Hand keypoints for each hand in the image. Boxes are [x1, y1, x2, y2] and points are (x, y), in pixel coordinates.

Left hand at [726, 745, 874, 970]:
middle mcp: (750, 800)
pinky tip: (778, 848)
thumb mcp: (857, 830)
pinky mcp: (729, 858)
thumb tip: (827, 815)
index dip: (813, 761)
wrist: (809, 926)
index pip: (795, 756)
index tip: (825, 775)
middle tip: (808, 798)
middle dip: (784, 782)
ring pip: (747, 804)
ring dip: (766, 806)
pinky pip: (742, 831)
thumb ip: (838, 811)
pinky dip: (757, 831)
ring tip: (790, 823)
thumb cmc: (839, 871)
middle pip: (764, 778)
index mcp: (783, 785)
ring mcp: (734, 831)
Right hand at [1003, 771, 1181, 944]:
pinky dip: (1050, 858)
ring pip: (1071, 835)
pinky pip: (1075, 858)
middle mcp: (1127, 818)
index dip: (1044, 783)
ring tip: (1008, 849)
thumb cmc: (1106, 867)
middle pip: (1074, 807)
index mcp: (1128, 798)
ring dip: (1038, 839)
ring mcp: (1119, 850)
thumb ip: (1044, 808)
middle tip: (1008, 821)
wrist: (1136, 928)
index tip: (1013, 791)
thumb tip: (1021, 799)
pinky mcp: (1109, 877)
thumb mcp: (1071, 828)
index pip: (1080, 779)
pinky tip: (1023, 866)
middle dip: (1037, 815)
------------------------------
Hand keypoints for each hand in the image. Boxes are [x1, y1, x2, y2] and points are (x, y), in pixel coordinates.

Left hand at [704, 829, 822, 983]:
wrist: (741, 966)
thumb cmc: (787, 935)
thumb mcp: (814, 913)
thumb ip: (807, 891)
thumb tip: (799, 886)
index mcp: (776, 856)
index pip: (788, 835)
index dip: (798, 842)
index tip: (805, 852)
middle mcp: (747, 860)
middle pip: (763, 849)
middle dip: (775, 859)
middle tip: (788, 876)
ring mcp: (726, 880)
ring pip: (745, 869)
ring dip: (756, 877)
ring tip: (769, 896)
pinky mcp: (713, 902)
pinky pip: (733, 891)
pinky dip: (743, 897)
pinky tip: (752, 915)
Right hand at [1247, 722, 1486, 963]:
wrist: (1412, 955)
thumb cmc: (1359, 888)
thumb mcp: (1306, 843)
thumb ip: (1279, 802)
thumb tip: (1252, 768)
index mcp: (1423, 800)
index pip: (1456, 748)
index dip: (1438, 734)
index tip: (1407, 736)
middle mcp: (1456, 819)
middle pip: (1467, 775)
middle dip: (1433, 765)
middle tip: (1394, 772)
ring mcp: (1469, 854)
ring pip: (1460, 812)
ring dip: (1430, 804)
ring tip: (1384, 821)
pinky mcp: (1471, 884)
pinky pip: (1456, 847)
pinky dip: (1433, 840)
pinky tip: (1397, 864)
------------------------------
Required work =>
An exact copy of the lines above, from the one containing "pinky pip: (742, 831)" through the one containing "middle mcp: (1127, 818)", is the whole of the answer.

Answer box =>
pinky pip: (742, 831)
thumb ip: (838, 811)
pinky dip: (757, 831)
ring tip: (790, 823)
thumb cmc: (839, 871)
middle pip: (764, 778)
index mcp: (783, 785)
ring mcp: (734, 831)
Right hand at [1003, 771, 1181, 944]:
pinky dip: (1050, 858)
ring pip: (1071, 835)
pinky pip: (1075, 858)
middle mcp: (1127, 818)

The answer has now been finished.